The price of confidentiality just went up. Following the passage of the Tax Cuts and Jobs Act (the “Tax Act”) in December 2017, employers entering into settlement agreements with employees for claims of sexual harassment or sexual abuse will now need to weigh their desire to deduct the settlement cost as a business expense against their desire to keep the allegations of harassment/abuse confidential. Note this does not apply to government entities, only private companies.
Ordinarily, employers may deduct the ordinary and necessary expenses they incur in carrying on their trade or business – including legal settlements or payments to plaintiffs and their attorneys, and legal fees the employer incurred in defending against the plaintiff’s claims. However, the Tax Act added a new section to the Internal Revenue Code (Section 162(q)) that eliminates tax deductions for settlements or payments related to sexual harassment or abuse and attorney’s fees related to that settlement/payment if the payment is subject to a nondisclosure agreement.
This provision is widely believed to be in response to the “#metoo” movement of the last year which incited widespread exposure of sexual harassment in the workplace. Advocates for victims of sexual harassment in the workplace have characterized these settlement payments and nondisclosure agreements as “hush money” designed to cover up inappropriate corporate conduct. Therefore, this new provision is designed to take away some of the appeal of settling sexual harassment claims in exchange for confidentiality.
The law was intended to make it harder for employers to “silence” victims, and the immediate result is that it will now be more costly for employers to obtain confidentiality related to sexual harassment claims because the employer will no longer be able to deduct any payments or legal fees related to the settlement of these claims.
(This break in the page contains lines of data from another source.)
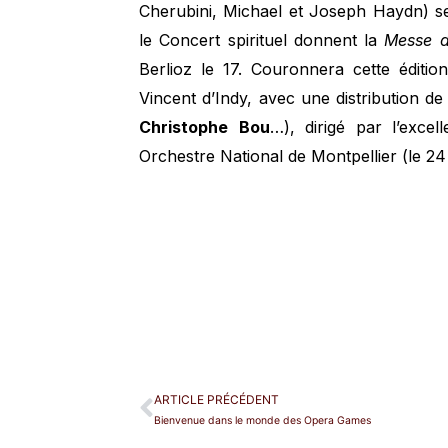
Cherubini, Michael et Joseph Haydn) ser
le Concert spirituel donnent la
Messe d
Berlioz le 17. Couronnera cette éditi
Vincent d’Indy, avec une distribution de
Christophe
Bou
…), dirigé par l’excel
Orchestre National de Montpellier (le 24 
ARTICLE PRÉCÉDENT
Bienvenue dans le monde des Opera Games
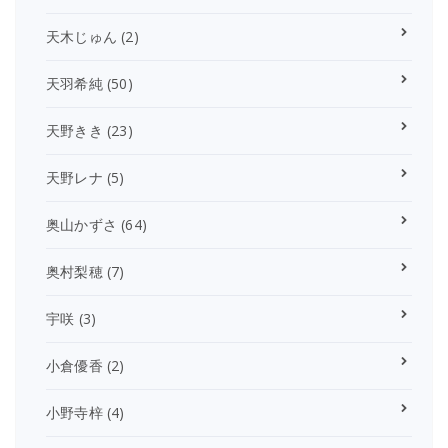
天木じゅん
(2)
天羽希純
(50)
天野きき
(23)
天野レナ
(5)
奥山かずさ
(64)
奥村梨穂
(7)
宇咲
(3)
小倉優香
(2)
小野寺梓
(4)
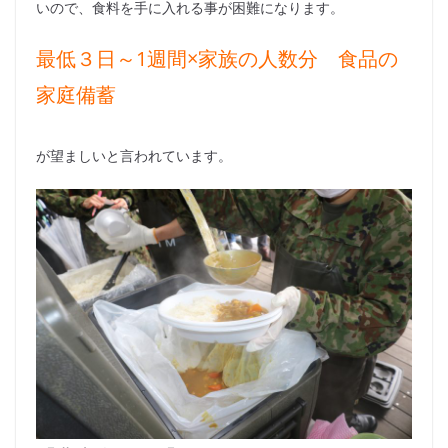
いので、食料を手に入れる事が困難になります。
最低３日～1週間×家族の人数分 食品の
家庭備蓄
が望ましいと言われています。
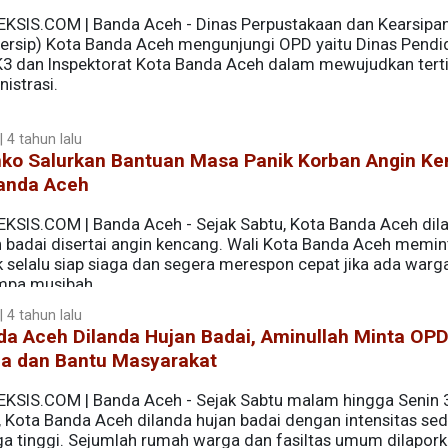
EKSIS.COM | Banda Aceh - Dinas Perpustakaan dan Kearsipa
persip) Kota Banda Aceh mengunjungi OPD yaitu Dinas Pendid
3 dan Inspektorat Kota Banda Aceh dalam mewujudkan tert
istrasi.
 4 tahun lalu
ko Salurkan Bantuan Masa Panik Korban Angin K
Banda Aceh
EKSIS.COM | Banda Aceh - Sejak Sabtu, Kota Banda Aceh dil
n badai disertai angin kencang. Wali Kota Banda Aceh memi
k selalu siap siaga dan segera merespon cepat jika ada warg
impa musibah.
 4 tahun lalu
da Aceh Dilanda Hujan Badai, Aminullah Minta OP
ga dan Bantu Masyarakat
EKSIS.COM | Banda Aceh - Sejak Sabtu malam hingga Senin 
, Kota Banda Aceh dilanda hujan badai dengan intensitas se
ga tinggi. Sejumlah rumah warga dan fasiltas umum dilapor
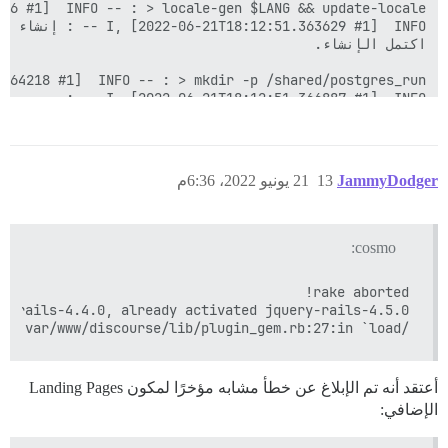
JammyDodger
13
21 يونيو 2022، 6:36م
cosmo:
/var/www/discourse/lib/plugin_gem.rb:27:in `load'

أعتقد أنه تم الإبلاغ عن خطأ مشابه مؤخرًا لمكون Landing Pages
الإضافي:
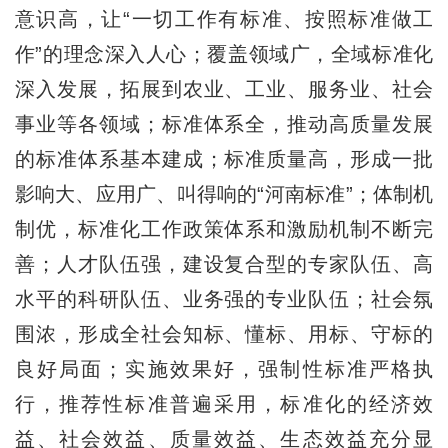
意识高，让“一切工作有标准、按照标准做工
作”的理念深入人心；覆盖领域广，全域标准化
深入发展，拓展到农业、工业、服务业、社会
事业等各领域；标准体系全，推动高质量发展
的标准体系基本建成；标准质量高，形成一批
影响大、应用广、叫得响的“河南标准”；体制机
制优，标准化工作政策体系和激励机制不断完
善；人才队伍强，建设复合型的专家队伍、高
水平的科研队伍、业务强的专业队伍；社会氛
围浓，形成全社会知标、懂标、用标、守标的
良好局面；实施效果好，强制性标准严格执
行，推荐性标准普遍采用，标准化的经济效
益、社会效益、质量效益、生态效益充分显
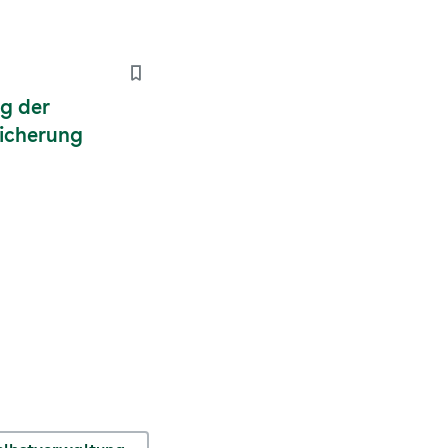
g der
icherung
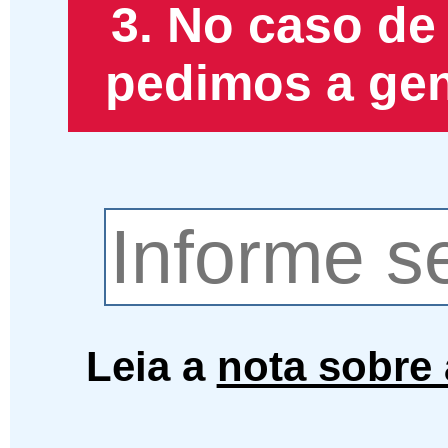
3. No caso de
pedimos a gent
Leia a
nota sobre 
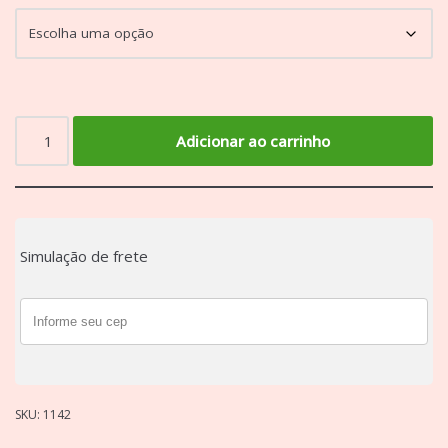
Adicionar ao carrinho
Simulação de frete
SKU:
1142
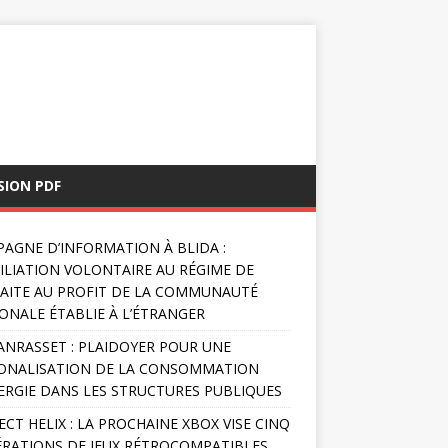
SION PDF
AGNE D’INFORMATION À BLIDA :
FILIATION VOLONTAIRE AU RÉGIME DE
AITE AU PROFIT DE LA COMMUNAUTÉ
ONALE ÉTABLIE À L’ÉTRANGER
NRASSET : PLAIDOYER POUR UNE
ONALISATION DE LA CONSOMMATION
ERGIE DANS LES STRUCTURES PUBLIQUES
ECT HELIX : LA PROCHAINE XBOX VISE CINQ
RATIONS DE JEUX RÉTROCOMPATIBLES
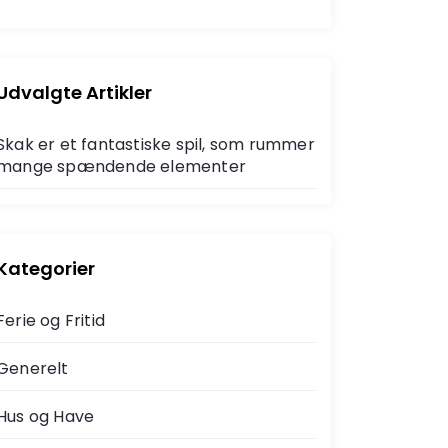
e
a
a
r
r
c
c
h
h
Udvalgte Artikler
f
o
Skak er et fantastiske spil, som rummer
r
mange spændende elementer
Kategorier
Ferie og Fritid
Generelt
Hus og Have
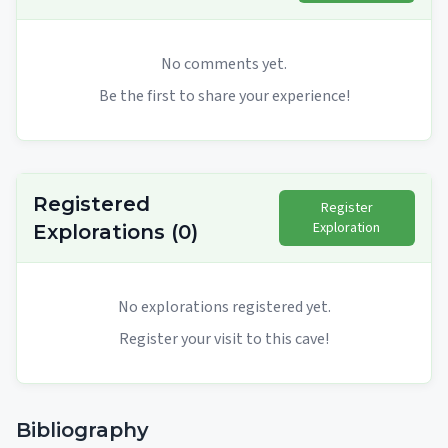
No comments yet.
Be the first to share your experience!
Registered
Register
Exploration
Explorations
(
0
)
No explorations registered yet.
Register your visit to this cave!
Bibliography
Another issue is that the new law applies to settlements related to “sexual harassment or sexual abuse,” but does not define those terms. Thus, although employers may attempt to structure settlements to avoid having it classified as related to sexual harassment, the IRS has authority to go beyond the terms of the settlement to confirm the purpose of the payment – including reviewing the complaint, the docket, or other documents in the lawsuit.
There are also open questions about exactly which deductions the IRS intended to preclude in connection with the confidential settlement. For example, does it apply to expert witness fees? What if the employer carries Employer Professional Liability Insurance and the carrier makes the settlement/attorney’s fee payments? Does the insurance company no longer get a deduction? It is also not yet clear whether or to what extent a deduction may be made for global settlement of claims that include but are not limited to harassment. It would seem the prohibition against deduction would apply to the entire settlement amount if it is a confidential settlement, to avoid companies “bundling” claims together to obtain the deduction, but this has yet to be clarified.
However, the law presents problems for the “victims” of harassment as well. First, when a plaintiff wants confidentiality more than the employer does – i.e., to prevent the employer from commenting on the settlement or claims – the employer could use this as leverage to lower the settlement offer. Second, the prohibition against deduction of attorney’s fees could also be read to apply to the plaintiff’s ability to deduct her own legal fees from the settlement payment received. In the past, plaintiffs could deduct the amount of attorney’s fees paid from the gross settlement amount. However, the broad language of Section 162(q) appears to prohibit a plaintiff from deducting the fees paid to her attorney, meaning she could pay taxes on settlement money she did not receive. While it is doubtful that the law was intended to place a tax burden on plaintiffs who raise sexual harassment claims, particularly when there is not yet clear guidance on the issue and this interpretation would contravene normal taxability rules, the language of the statute is unclear.
Employers should continue to monitor developments in this area as the law is interpreted. Employers should also consider the implications of the law when settling cases involving sexual harassment or sexual abuse.